Nous rêvions les combats énormes de la nuit ;
Nous rêvions ces chaos de colère et de bruit
Où l’ouragan s’attaque à l’océan, où l’ange,
Etreint par le géant, lutte, et fait un mélange
Du sang céleste avec le sang noir du titan ;
Nous rêvions Apollon contre Léviathan ;
Nous nous imaginions l’ombre en pleine démence ;
Nous heurtions, dans l’horreur d’une querelle immense,
Rosbach contre Iéna, Rome contre Alaric,
Le grand Napoléon et le grand Frédéric ;
Nous croyions voir vers nous, en hâte, à tire d’ailes,
Les victoires voler comme des hirondelles
Et, comme l’oiseau court à son nid, aller droit
A la France, au progrès, à la justice, au droit ;
Nous croyions assister au choc fatal des trônes,
A la sinistre mort des vieilles Babylones,
Au continent broyé, tué, ressuscité
Dans une éclosion d’aube et de liberté,
Et voir peut-être, après de monstrueux désastres,
Naître un monde à travers des écroulements d’astres !

Ainsi nous songions.
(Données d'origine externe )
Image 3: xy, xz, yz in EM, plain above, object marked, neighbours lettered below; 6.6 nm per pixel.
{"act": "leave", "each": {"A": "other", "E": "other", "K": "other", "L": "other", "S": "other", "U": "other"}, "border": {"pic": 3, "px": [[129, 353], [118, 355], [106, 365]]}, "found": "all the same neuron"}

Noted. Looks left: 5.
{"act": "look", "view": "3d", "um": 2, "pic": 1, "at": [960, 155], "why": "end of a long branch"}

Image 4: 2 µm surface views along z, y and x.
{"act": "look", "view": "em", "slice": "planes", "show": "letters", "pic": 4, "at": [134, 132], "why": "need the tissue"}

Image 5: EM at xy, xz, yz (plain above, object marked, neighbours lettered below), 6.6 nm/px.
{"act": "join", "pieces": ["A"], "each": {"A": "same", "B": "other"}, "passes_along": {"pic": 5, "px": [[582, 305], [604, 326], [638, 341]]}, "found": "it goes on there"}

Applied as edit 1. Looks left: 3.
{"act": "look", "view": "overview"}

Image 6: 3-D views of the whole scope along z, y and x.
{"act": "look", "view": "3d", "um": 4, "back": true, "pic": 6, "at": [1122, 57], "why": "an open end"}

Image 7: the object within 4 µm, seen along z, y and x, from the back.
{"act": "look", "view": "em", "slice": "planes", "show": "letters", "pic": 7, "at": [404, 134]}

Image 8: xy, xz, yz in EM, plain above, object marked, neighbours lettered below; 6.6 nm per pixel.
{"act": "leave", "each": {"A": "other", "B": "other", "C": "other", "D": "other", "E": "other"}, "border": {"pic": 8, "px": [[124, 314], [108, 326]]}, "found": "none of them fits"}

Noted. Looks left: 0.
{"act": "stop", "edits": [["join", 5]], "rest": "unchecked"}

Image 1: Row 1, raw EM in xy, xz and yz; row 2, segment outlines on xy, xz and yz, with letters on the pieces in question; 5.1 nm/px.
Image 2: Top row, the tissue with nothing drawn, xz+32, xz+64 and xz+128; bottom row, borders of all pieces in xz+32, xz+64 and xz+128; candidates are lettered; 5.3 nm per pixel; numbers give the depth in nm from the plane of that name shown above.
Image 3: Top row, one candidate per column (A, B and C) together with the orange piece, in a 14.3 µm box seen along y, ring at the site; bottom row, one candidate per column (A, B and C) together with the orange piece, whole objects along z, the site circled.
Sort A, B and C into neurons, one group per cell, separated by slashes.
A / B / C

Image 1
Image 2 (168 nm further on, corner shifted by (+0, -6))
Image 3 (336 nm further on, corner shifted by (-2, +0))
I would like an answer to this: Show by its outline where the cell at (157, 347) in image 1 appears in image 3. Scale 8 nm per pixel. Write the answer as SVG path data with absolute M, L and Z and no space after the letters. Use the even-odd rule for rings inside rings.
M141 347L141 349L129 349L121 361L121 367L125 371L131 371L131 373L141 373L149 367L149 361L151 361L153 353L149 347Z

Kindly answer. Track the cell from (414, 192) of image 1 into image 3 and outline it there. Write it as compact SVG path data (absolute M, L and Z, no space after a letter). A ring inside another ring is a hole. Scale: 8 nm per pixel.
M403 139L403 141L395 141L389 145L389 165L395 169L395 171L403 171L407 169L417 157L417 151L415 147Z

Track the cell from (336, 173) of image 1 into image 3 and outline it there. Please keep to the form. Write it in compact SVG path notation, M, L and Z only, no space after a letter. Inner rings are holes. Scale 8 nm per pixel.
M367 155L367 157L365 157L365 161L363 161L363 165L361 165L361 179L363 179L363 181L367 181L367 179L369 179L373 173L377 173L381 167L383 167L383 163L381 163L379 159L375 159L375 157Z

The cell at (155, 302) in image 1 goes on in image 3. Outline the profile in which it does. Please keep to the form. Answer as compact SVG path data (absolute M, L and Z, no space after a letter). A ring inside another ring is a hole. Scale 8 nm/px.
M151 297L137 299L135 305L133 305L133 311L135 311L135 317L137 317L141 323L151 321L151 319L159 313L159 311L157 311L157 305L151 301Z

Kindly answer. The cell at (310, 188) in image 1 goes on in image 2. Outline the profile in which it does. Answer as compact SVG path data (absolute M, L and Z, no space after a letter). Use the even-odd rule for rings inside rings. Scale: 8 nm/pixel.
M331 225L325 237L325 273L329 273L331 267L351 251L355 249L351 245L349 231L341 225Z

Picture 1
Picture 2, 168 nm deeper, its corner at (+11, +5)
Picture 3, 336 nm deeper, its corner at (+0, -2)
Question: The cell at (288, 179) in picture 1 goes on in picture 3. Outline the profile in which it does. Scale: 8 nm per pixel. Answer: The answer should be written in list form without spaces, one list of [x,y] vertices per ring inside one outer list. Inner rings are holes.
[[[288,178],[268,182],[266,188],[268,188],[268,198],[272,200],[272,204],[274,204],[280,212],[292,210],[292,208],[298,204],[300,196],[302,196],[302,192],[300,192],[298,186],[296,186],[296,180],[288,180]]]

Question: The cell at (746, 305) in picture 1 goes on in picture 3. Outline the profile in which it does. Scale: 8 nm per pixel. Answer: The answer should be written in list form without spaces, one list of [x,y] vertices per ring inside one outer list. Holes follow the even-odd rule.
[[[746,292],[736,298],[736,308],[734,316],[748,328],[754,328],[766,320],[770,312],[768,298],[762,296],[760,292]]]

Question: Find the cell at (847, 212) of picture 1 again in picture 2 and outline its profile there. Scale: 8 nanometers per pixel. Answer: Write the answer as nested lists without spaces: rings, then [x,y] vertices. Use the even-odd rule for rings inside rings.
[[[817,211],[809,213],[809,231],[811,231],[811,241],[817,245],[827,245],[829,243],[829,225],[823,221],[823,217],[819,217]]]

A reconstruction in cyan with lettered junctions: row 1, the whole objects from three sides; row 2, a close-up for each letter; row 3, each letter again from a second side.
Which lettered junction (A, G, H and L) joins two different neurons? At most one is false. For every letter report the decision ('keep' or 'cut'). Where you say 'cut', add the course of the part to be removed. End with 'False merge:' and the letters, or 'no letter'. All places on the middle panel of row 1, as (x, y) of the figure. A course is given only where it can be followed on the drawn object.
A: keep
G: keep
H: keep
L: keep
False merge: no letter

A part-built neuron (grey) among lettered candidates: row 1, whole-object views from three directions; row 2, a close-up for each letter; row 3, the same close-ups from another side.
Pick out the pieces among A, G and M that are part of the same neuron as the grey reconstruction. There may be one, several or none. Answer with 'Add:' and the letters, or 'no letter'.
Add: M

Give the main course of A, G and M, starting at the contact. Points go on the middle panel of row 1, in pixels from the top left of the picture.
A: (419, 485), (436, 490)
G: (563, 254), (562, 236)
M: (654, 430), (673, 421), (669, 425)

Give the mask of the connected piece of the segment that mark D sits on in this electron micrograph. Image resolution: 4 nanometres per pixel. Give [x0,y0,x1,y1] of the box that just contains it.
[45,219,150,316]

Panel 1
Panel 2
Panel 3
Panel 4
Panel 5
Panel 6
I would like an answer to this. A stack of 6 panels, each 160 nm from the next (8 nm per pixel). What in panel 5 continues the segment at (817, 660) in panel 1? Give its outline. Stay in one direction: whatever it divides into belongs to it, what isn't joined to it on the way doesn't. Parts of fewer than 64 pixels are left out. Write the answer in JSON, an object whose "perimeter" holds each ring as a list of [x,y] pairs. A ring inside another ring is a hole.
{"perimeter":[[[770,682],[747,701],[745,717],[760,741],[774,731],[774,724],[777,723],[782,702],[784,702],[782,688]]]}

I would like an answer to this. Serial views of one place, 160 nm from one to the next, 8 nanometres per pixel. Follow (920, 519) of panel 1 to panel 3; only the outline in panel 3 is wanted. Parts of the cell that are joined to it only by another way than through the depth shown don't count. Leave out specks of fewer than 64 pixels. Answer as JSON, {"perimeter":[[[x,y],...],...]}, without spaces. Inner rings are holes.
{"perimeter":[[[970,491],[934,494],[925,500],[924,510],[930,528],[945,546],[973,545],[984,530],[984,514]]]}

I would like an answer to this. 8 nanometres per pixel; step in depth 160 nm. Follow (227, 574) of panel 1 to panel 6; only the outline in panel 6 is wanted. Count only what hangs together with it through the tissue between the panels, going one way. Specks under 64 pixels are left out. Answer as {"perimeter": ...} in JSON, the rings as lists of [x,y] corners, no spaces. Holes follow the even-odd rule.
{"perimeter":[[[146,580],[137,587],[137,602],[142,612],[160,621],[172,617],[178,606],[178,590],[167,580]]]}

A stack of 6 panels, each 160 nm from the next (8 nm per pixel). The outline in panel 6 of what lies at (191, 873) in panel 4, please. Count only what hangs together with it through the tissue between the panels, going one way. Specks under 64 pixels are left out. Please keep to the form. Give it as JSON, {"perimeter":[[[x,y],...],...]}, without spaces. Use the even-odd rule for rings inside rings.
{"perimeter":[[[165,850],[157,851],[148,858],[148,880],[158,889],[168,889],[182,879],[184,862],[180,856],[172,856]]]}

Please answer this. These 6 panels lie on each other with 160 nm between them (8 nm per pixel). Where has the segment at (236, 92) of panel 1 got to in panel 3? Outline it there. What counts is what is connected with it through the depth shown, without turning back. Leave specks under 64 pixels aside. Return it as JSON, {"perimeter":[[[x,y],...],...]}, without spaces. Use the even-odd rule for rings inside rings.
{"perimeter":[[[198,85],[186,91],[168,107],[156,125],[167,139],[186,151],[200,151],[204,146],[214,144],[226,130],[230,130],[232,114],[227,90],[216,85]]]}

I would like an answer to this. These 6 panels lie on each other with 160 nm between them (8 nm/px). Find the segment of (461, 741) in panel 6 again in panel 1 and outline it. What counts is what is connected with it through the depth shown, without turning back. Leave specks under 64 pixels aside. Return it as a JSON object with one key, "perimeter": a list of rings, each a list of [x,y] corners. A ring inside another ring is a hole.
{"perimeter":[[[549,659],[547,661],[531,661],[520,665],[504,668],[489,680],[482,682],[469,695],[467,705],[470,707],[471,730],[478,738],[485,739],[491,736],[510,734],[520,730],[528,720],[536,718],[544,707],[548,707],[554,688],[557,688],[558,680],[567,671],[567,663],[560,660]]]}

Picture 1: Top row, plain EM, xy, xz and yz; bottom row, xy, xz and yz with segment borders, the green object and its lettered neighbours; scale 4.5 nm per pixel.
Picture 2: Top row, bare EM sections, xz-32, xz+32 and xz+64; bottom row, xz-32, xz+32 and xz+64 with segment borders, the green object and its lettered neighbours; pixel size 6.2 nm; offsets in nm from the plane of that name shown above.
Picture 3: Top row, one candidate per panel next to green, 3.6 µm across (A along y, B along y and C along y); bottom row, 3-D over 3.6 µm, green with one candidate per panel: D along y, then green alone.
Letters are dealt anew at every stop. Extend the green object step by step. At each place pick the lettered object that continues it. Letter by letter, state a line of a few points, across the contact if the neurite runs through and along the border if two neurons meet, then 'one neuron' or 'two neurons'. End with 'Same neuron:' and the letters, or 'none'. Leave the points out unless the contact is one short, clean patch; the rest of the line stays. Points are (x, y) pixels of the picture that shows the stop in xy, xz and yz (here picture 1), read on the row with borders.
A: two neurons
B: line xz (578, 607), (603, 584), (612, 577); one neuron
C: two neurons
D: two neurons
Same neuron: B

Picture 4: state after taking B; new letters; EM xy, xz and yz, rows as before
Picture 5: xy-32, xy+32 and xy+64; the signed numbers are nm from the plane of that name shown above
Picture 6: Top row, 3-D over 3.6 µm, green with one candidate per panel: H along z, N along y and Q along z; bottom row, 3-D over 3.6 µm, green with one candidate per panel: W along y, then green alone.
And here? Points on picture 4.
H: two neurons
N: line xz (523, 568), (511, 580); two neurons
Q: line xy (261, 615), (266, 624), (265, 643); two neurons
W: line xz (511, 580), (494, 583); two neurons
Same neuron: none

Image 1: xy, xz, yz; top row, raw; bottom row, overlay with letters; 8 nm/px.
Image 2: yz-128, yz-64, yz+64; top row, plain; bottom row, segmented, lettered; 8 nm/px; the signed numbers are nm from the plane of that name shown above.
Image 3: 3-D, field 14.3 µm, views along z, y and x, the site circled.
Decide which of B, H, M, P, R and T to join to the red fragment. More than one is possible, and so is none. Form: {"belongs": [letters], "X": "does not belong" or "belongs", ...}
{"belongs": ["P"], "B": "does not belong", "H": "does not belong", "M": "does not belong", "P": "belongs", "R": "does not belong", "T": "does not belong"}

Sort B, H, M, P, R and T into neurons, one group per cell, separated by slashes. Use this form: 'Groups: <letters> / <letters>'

Soit, disions-nous, ce sera
Comme Arbelle, Actium, Trasimène et Zara,
Affreux, mais grandiose. Un gouffre avec sa pente,
Et l’univers tout près du bord, comme à Lépante,
Comme à Tolbiac, comme à Tyr, comme à Poitiers.
La Colère, la Force et la Nuit, noirs portiers,
Vont ouvrir devant nous la tombe toute grande.